Sunday, 31 July 2016

Blucher Battle of Frischbach

The Battle of Frischbach, Southern Germany 1809, a Battle between France and her Allies vs. Austria. A fictional battle using the Blucher rules.

July 24th I ran a game for my local gaming group, when i designed it I was expecting 4 players, I decided to use the coalition rules and each player would run an army (so of course 6 players showed up). Which required I do a bit of off the cuff adjustments, which mostly worked out well. This game saw the first official use of my DIY battle mat.

Rather than spend a lot of time thinking of army lists, I used my force cards and drew two 200 points Austrian armies and two 250 point French armies. I ended up actually having more than enough painted units to do it (I had to proxy some French ally units though with actual French units) for a total of 37 French & Allied units and 33 Austrian units. Each army was 2 corps. Due to the cards I used to create the armies both sides were very short on cavalry 6 a side and while the Austrians had more guns than the French, they opted to attach most of them to infantry units (as they were defending), they only had 1 massed horse battery, whereas the French had 4 massed foot batteries.

I used the Scharnhorst maps to choose a battle area, a couple of die rolls saw me using the South Germany maps with the battle centred around D3/E3. I added a road and village in D4.

The scenario was the Austrians were defending and if the French didn't break their army morale or capture both objectives the Austrians would win.

This was only the second game in which I used my Concealing boxes to show units in reserve, see Blind box Tutorial for additional info on them.
Setup locations French on the Right, under the Blue boxes, consider that one red box a blue box.

The Austrians deployed 3 of their 4 corps behind the stream, not realising they couldn't use their reserve move and cross over the stream. (I guess I didn't explain it well enough)

Opening moves, the French send forward almost 2 entire corps against the lone Austrian corps.

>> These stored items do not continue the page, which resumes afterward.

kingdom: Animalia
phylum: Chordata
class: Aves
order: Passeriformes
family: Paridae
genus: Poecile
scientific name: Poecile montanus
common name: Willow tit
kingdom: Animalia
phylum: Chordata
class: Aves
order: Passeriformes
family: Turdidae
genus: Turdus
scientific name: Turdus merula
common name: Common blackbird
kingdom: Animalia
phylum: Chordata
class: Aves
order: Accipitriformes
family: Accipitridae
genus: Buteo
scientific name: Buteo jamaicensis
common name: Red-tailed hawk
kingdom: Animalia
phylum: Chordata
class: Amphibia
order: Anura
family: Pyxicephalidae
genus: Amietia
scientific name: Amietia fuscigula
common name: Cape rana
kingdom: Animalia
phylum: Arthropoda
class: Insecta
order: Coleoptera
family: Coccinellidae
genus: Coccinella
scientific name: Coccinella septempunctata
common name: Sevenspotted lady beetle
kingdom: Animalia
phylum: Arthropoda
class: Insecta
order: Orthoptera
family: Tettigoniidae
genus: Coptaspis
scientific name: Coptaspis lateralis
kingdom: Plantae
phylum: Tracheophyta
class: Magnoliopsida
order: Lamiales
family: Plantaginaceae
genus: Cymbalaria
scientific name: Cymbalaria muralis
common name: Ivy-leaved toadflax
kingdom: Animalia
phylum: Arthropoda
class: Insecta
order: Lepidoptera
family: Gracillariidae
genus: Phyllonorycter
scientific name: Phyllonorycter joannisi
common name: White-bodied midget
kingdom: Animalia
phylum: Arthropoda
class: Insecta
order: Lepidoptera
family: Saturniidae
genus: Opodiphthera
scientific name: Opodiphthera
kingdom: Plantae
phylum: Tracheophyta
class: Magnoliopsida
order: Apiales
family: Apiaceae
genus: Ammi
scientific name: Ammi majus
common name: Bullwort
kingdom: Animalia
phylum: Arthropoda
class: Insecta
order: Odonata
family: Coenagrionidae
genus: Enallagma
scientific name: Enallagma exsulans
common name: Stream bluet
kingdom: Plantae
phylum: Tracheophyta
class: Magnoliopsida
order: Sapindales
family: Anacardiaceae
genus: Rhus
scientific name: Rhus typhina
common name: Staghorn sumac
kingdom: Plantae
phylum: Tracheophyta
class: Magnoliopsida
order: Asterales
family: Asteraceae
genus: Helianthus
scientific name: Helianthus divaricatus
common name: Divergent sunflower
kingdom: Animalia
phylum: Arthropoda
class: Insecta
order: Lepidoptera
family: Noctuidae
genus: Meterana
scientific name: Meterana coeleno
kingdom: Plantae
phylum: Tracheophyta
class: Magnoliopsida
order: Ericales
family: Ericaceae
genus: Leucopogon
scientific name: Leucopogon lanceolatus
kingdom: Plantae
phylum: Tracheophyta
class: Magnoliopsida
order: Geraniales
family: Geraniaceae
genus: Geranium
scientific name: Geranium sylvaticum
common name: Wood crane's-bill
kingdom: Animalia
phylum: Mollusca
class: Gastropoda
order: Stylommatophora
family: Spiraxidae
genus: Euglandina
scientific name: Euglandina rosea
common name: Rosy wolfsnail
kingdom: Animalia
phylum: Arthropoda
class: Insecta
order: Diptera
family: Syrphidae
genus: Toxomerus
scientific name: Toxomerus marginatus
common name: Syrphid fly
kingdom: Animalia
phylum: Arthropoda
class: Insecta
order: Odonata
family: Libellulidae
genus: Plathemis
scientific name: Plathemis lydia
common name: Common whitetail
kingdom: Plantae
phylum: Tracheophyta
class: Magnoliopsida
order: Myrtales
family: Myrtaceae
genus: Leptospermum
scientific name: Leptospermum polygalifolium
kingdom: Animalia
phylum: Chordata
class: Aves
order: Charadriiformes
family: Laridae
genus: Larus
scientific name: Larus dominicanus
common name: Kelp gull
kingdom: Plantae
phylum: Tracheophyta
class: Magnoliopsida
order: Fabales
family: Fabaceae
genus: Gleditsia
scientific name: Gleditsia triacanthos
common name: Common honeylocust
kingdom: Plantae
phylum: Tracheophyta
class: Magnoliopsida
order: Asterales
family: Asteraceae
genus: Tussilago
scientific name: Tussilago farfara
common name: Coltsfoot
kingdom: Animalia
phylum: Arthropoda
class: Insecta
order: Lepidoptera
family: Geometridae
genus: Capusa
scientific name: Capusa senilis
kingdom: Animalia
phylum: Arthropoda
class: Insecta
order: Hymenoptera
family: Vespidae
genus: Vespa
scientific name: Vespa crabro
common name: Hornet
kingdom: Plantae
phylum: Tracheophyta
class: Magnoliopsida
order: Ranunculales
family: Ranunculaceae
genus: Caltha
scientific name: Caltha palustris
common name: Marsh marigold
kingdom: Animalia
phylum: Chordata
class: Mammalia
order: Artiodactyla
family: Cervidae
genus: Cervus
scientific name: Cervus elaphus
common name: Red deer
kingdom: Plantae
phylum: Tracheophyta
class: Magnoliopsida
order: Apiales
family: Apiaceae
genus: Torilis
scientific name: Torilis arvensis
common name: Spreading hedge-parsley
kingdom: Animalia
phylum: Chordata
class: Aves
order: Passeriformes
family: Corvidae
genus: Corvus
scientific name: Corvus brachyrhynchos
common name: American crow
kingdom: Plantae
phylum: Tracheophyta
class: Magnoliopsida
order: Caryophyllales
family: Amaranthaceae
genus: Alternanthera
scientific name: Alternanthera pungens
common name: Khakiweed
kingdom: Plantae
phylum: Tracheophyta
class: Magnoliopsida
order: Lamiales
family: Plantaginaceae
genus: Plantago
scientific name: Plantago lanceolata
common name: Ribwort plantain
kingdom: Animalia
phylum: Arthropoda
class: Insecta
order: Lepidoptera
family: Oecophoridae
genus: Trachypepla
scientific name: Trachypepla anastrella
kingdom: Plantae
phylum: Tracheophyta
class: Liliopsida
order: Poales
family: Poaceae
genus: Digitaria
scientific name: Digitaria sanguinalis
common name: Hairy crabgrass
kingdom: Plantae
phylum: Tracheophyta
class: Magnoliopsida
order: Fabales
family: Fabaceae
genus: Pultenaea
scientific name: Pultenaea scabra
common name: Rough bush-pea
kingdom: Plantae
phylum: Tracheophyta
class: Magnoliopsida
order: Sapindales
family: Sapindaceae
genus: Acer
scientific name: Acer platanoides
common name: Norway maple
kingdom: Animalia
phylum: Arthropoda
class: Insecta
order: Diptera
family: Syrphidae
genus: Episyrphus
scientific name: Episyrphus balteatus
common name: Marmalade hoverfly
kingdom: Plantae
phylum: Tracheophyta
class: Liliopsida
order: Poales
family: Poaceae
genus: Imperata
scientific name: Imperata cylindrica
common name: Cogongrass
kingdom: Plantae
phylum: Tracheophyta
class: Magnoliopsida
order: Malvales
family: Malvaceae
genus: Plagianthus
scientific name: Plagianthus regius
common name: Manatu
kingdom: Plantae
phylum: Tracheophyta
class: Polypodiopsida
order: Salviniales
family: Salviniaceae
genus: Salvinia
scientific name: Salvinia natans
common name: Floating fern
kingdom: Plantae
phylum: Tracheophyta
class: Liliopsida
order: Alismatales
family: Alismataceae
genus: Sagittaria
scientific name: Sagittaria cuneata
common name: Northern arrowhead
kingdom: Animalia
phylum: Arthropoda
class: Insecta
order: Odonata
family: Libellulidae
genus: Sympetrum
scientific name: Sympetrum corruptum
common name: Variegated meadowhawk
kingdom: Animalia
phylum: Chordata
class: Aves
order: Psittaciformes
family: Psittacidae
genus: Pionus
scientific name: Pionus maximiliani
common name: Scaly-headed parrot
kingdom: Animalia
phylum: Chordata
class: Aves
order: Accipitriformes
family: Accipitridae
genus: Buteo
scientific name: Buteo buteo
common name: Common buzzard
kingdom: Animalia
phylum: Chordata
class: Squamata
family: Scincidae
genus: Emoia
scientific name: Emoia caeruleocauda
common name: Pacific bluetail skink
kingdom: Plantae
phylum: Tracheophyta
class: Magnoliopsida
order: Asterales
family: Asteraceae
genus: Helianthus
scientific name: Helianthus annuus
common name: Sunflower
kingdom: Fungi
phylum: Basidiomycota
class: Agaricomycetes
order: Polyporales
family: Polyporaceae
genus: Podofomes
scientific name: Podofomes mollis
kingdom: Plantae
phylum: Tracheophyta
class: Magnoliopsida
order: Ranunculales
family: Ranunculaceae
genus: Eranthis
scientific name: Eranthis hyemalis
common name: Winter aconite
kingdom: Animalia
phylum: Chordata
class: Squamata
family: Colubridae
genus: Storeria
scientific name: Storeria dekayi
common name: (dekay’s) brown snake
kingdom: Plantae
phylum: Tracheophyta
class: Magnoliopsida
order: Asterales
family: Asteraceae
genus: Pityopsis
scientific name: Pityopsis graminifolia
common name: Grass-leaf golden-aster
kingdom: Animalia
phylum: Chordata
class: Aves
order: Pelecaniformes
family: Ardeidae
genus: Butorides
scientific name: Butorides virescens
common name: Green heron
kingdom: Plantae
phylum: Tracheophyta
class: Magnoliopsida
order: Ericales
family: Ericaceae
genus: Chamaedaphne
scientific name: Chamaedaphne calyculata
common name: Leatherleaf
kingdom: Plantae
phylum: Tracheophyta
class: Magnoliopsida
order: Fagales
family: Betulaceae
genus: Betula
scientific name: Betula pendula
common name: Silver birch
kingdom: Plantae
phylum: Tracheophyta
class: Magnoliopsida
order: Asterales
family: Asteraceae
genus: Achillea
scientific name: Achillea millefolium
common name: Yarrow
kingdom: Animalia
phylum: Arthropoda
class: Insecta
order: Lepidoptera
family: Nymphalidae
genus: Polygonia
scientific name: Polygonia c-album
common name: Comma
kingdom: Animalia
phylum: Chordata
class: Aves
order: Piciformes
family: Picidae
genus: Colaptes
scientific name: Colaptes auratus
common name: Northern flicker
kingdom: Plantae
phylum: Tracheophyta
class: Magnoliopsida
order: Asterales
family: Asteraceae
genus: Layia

The IV French corps, (which is mostly made of the allied units) moves to the stream and threatens to cross. The last French corps (the III) stays in reserve .

The Austrians realising how exposed they are on their Left try to race their III Armee Korps to help.

a bit of skirmishing across the stream.

French reserves waiting for an opening.

Austrian I Armee Korps grimly holding on, the French II Corps prepares to assault the area around the village of Frischbach.

With the Austrians having little or no reserves uncommitted the French reserve launches it attack on the the Austrian center.

The fighting around Frischbach is very bloody

Fierce fighting on both sides of the stream near Frischbach.

The fighting around Frischbach dies down. The Austrians army on this side has broken and these French are beat up somewhat.

French reserves rupture the Austrian line in multiple places

The Austrian players concede the game after one wing is broken, the second Austrian wing was still in pretty good shape, but both French armies were still combat effective, albeit the I and II corps were brittle, and the French III corps had just punched 2 holes in the Austrian line

A great game and a good time had by all players. 8 Corps hammered away at each other for 5 hours and we reached an actual conclusion, as opposed to X would have probably lost.


  1. Good looking fight. May I say as an avid Blucher player The use of the boxes for units not yet activated is absolute genius. Did you make them or buy them . If you bought them can you indicate where from?

  2. This looks amazing! I don't play Napoleonics myself, but love the era.

    Not familiar with the Blucher rules, but all else notwithstanding, those boxes really are pure bloody genius!

  3. A great battle report and figures. You have to love the Blucher rules.

  4. Yes, please tell us where you got the boxes - great idea. Great looking game too : )

    1. Bish, I made the boxes out of Bristol AKA Poster board.

  5. Fantastic! Very nicely presented.